To sweeten the day, the electrical team had installed all of the devices in the power house, the parents of the school children had dug a trench up to the staff office for wiring, and we were connected to watch the World Cup on the solar battery. It was a celebratory evening as we watched the match, though we were also exhausted from the hard work.

Sunday morning, we once again rose and headed down to the well to finish the job started the day before. Using the same trick of banging the pipe with the rod which had worked the day before, we freed the pipe from its resting place on the well casing and continued to raise. As before, torrents of water erupted from the pipes as we removed each one, drenching Ryan, Ethan, and me. With only a few minor snags, we removed 8 more segments of pipe, and as we raised the ninth, we saw the pump and our nemesis, the pipe wrench.

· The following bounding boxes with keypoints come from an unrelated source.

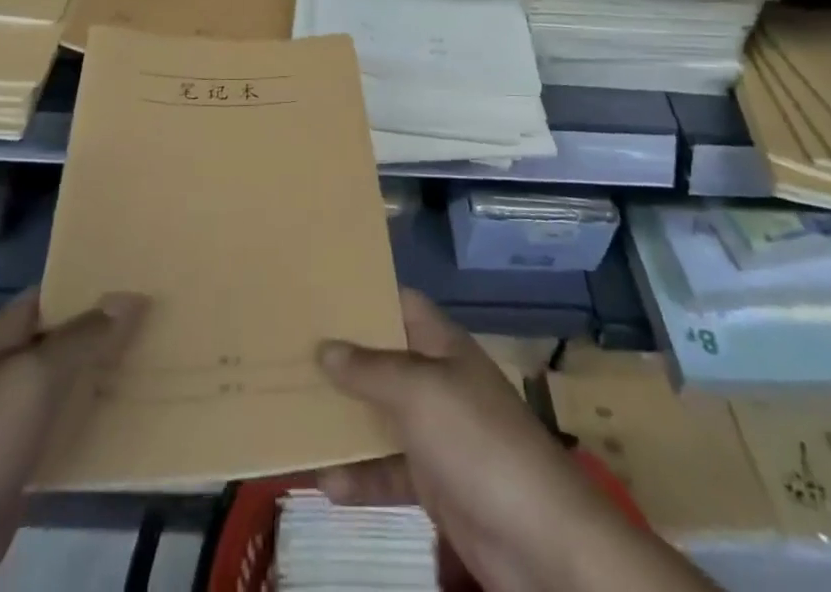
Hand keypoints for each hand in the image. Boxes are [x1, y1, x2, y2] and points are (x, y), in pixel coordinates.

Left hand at [0, 290, 147, 591]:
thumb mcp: (35, 377)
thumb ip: (84, 336)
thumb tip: (131, 295)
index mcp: (5, 334)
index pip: (57, 289)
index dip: (95, 279)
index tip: (143, 272)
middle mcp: (11, 365)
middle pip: (68, 334)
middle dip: (110, 326)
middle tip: (164, 314)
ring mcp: (16, 414)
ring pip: (72, 380)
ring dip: (107, 372)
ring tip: (161, 355)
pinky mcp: (25, 459)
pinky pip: (68, 424)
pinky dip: (97, 416)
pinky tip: (135, 413)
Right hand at [317, 291, 716, 591]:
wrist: (540, 539)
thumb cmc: (477, 441)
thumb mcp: (419, 394)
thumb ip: (370, 370)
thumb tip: (325, 347)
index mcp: (441, 344)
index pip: (400, 303)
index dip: (364, 294)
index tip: (318, 291)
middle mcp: (438, 380)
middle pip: (384, 359)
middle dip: (343, 358)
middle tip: (290, 352)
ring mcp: (438, 433)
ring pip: (381, 416)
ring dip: (344, 420)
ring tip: (294, 414)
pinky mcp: (436, 483)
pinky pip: (388, 470)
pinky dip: (360, 476)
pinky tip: (325, 483)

Eagerly, I reached down and grabbed the wrench handle only to find that it had broken at some time during its stay in the well. The jaws fell off and went crashing down to their final resting place 100 meters down at the bottom of the well. With a mighty heave, Ethan pulled out the pump and pipe and it was done--the well was clear! Giddy with joy over our achievement, we took photos, patted each other on the back, and celebrated an accomplishment 5 weeks in the making.

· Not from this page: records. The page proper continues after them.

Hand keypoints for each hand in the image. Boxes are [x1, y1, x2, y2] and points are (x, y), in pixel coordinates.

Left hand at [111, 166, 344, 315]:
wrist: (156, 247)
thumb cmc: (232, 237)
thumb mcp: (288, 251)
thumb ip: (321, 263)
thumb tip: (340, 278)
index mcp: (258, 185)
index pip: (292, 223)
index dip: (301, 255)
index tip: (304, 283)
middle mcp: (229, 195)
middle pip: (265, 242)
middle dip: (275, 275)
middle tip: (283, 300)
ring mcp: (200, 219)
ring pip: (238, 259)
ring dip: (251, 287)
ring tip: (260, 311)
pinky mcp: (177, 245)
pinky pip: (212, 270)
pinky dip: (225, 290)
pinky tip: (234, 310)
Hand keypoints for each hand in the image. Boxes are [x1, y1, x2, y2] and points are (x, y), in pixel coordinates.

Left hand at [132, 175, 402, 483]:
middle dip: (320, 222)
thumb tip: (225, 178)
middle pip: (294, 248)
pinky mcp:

There is an interesting side to this story as well. Back when we were trying to fish out the wrench, Benson had promised us that he would slaughter a goat if we removed it. Though as of Sunday morning we had not, Benson still had felt our achievement in raising the pipe and pulling half of it out was worthy of fulfilling his promise. So in the morning, a goat was led into the compound and then slaughtered and dressed by the cook for our celebratory dinner at having removed all of the pipe. It was a special and memorable day all around.

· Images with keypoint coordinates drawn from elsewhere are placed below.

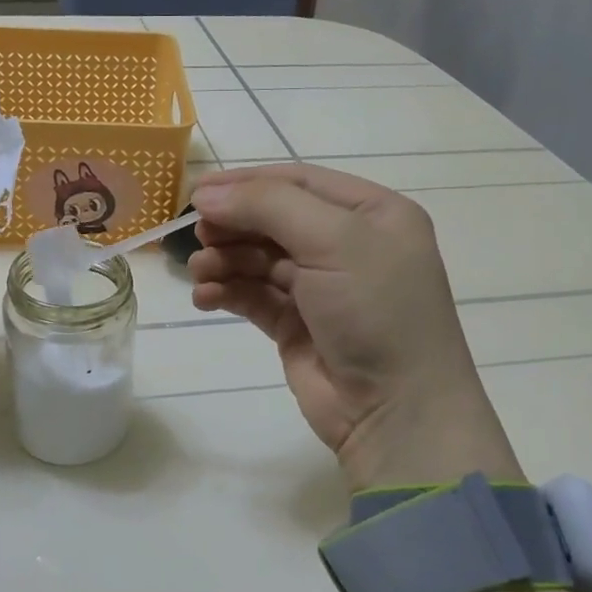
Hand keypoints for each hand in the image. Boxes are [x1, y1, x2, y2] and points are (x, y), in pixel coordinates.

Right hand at [189, 164, 522, 490]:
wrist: (395, 410)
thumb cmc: (376, 311)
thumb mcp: (334, 241)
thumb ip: (269, 206)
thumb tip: (205, 194)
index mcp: (372, 213)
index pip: (299, 181)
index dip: (247, 182)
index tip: (197, 191)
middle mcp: (348, 245)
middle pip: (274, 219)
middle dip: (233, 224)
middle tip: (196, 235)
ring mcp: (321, 288)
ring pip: (259, 259)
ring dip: (225, 260)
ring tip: (200, 271)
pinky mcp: (296, 325)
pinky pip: (253, 296)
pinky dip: (227, 292)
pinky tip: (205, 297)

The rest of the afternoon was consumed by laying conduit and wire up to the staff office, preparing the new pump for being placed in the well by waterproofing the electrical leads, and sorting out a few other electrical problems which arose. So when the sun finally set on this magnificent weekend, we were preparing to watch the World Cup on a battery charged on solar power knowing that the well was completely empty save for the jaws of the wrench, and that the new pump and lighting is ready to be installed. Even now as I write, there is great excitement in the room both because of the game and because everyone including the teachers knows that this has been an incredible weekend and has relieved so much of the stress we have had during this trip.